-- REQUIREMENT --
Write out every line of the entries below as a numbered list, leaving out any blank lines.

-- PROVIDED RECORDS --
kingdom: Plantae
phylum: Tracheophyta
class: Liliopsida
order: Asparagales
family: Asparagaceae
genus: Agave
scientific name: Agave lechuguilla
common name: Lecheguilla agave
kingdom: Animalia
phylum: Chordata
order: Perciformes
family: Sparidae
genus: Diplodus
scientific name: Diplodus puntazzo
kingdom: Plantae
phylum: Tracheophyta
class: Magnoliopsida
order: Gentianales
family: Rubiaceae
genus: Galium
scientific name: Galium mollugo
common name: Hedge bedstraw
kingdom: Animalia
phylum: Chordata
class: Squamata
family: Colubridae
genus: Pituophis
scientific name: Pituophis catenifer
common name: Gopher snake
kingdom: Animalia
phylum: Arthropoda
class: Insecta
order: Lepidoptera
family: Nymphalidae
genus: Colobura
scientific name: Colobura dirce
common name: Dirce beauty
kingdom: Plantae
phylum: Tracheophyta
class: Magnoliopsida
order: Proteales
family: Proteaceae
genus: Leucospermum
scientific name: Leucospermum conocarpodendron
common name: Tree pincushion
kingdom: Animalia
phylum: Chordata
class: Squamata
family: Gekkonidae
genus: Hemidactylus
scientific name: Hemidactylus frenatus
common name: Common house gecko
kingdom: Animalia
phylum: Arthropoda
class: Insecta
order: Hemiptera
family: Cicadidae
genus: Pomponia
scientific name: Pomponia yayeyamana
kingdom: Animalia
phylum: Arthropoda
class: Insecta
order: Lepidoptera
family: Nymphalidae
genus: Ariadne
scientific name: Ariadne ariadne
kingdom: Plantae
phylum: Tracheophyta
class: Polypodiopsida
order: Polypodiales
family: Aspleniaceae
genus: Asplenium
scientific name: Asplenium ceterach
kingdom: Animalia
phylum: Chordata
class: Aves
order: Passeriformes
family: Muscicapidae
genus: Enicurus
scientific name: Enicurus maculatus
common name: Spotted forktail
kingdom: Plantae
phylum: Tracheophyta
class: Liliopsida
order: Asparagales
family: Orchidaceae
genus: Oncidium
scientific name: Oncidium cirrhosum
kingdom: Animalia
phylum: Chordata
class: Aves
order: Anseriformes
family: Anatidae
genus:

-- OUTPUT --
1. kingdom: Plantae
2. phylum: Tracheophyta
3. class: Liliopsida
4. order: Asparagales
5. family: Asparagaceae
6. genus: Agave
7. scientific name: Agave lechuguilla
8. common name: Lecheguilla agave
9. kingdom: Animalia
10. phylum: Chordata
11. order: Perciformes
12. family: Sparidae
13. genus: Diplodus
14. scientific name: Diplodus puntazzo
15. kingdom: Plantae
16. phylum: Tracheophyta
17. class: Magnoliopsida
18. order: Gentianales
19. family: Rubiaceae
20. genus: Galium
21. scientific name: Galium mollugo
22. common name: Hedge bedstraw
23. kingdom: Animalia
24. phylum: Chordata
25. class: Squamata
26. family: Colubridae
27. genus: Pituophis
28. scientific name: Pituophis catenifer
29. common name: Gopher snake
30. kingdom: Animalia
31. phylum: Arthropoda
32. class: Insecta
33. order: Lepidoptera
34. family: Nymphalidae
35. genus: Colobura
36. scientific name: Colobura dirce
37. common name: Dirce beauty
38. kingdom: Plantae
39. phylum: Tracheophyta
40. class: Magnoliopsida
41. order: Proteales
42. family: Proteaceae
43. genus: Leucospermum
44. scientific name: Leucospermum conocarpodendron
45. common name: Tree pincushion
46. kingdom: Animalia
47. phylum: Chordata
48. class: Squamata
49. family: Gekkonidae
50. genus: Hemidactylus
51. scientific name: Hemidactylus frenatus
52. common name: Common house gecko
53. kingdom: Animalia
54. phylum: Arthropoda
55. class: Insecta
56. order: Hemiptera
57. family: Cicadidae
58. genus: Pomponia
59. scientific name: Pomponia yayeyamana
60. kingdom: Animalia
61. phylum: Arthropoda
62. class: Insecta
63. order: Lepidoptera
64. family: Nymphalidae
65. genus: Ariadne
66. scientific name: Ariadne ariadne
67. kingdom: Plantae
68. phylum: Tracheophyta
69. class: Polypodiopsida
70. order: Polypodiales
71. family: Aspleniaceae
72. genus: Asplenium
73. scientific name: Asplenium ceterach
74. kingdom: Animalia
75. phylum: Chordata
76. class: Aves
77. order: Passeriformes
78. family: Muscicapidae
79. genus: Enicurus
80. scientific name: Enicurus maculatus
81. common name: Spotted forktail
82. kingdom: Plantae
83. phylum: Tracheophyta
84. class: Liliopsida
85. order: Asparagales
86. family: Orchidaceae
87. genus: Oncidium
88. scientific name: Oncidium cirrhosum
89. kingdom: Animalia
90. phylum: Chordata
91. class: Aves
92. order: Anseriformes
93. family: Anatidae
94. genus:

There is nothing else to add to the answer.